I have spent quite a lot of years trying to put ‘the right actions’ into the top of the life-machine and waiting for it to spill out 'the right results' at the bottom. You got it - I wasted an awful lot of time. Because while I was standing next to the machine, waiting for it to tell me if my actions where ‘okay’, life was taking place right inside the machine. This is what happens if we don't engage! Real things happen without us being involved... All this time while I was standing next to the machine real emotions were felt inside, people aged, people died, people were born, the world was turning, stars sending their influences down, the sun blowing it’s wind into darkness, new life emerging from the density of the Abyss, old life passing through the gates of death - all happening in this huge risk-machine.
Here is my take away from all the years I spent waiting: Life is not about the outcome, it is about the experience. You got to jump into the risk machine - turn into a risk yourself - in order to be part of the world.

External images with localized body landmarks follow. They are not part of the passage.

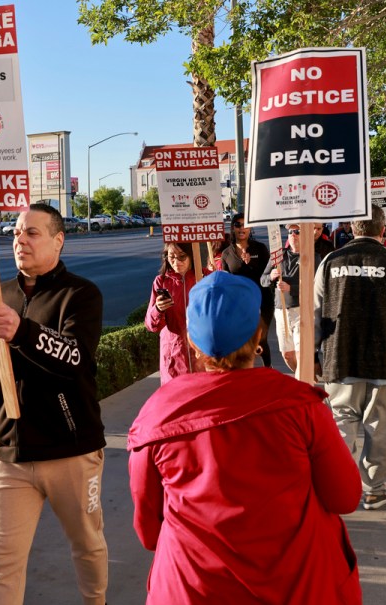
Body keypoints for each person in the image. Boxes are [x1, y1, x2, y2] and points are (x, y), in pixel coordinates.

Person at [128, 271, 363, 604]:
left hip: (190, 590)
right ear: (259, 337)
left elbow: (149, 532)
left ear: (193, 344)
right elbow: (345, 497)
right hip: (299, 585)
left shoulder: (157, 416)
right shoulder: (300, 405)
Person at [0, 203, 108, 605]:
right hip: (10, 454)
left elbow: (76, 359)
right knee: (0, 564)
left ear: (58, 240)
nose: (20, 239)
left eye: (32, 232)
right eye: (16, 232)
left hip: (71, 449)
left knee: (87, 545)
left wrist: (23, 331)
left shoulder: (81, 294)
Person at [314, 206, 386, 510]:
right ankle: (374, 489)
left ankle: (336, 485)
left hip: (340, 356)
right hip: (384, 357)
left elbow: (315, 312)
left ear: (352, 229)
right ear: (382, 230)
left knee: (341, 421)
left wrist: (314, 353)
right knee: (379, 425)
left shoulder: (330, 261)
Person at [145, 242, 209, 384]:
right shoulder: (161, 281)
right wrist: (158, 309)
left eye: (182, 257)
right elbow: (151, 325)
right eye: (171, 257)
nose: (176, 262)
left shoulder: (206, 277)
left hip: (202, 350)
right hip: (174, 353)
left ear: (192, 256)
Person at [261, 222, 321, 372]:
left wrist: (291, 289)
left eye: (297, 232)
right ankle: (302, 376)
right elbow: (263, 280)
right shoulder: (278, 255)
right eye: (290, 232)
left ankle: (302, 384)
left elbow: (316, 286)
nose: (293, 235)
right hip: (281, 311)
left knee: (301, 354)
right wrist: (271, 276)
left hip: (302, 310)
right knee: (287, 354)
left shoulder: (312, 257)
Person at [220, 213, 273, 367]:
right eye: (238, 225)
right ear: (233, 228)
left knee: (260, 338)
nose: (241, 228)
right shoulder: (226, 254)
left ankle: (267, 370)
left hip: (262, 301)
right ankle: (245, 371)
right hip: (239, 303)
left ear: (250, 229)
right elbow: (226, 281)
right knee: (242, 339)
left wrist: (251, 264)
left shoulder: (260, 248)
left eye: (245, 225)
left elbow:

Finally, becoming part of the risk machine allowed me shaking off this little fellow: the demon of objectivity. The best way to put yourself next to the risk machine, is to adopt the scientific principle of objectivity for your own life. To confine yourself into a square little cage, to think of yourself as a laboratory rat looking for that one red switch that will deliver happiness in form of more food (i.e. 'right actions'). At any moment we can chose to understand: Life begins when we accept that our encounters will always remain subjective. They will be wrong in the eyes of some and right in the eyes of others, they will be painful for some and joyful to others, they will be meaningless for some and significant to others, they will be forgotten by many and remembered by a few.
My manager last week paused in our conversation. She paused and said: ‘You know, just too many of our conversations end up with you criticizing yourself about something that you did. You call this learning, but I call it criticizing. When you and I interact it is not about whether something was right or wrong. It is not about praise or correcting. It simply is about reflecting together on what happened and what we want to happen next. It is about learning from what we observed without judging.’ And then she said the magic words: ‘Work needs to be terribly joyful. Life is too short for it to be different.’
In a world where there is no right and wrong, where the life machine swallows some and spills out more risk, where the serpent bites its tail, what can we use as a guiding principle for our choices?
To lead a terribly joyful life sounds like a great start... Once I am halfway there I'll try to help others do the same.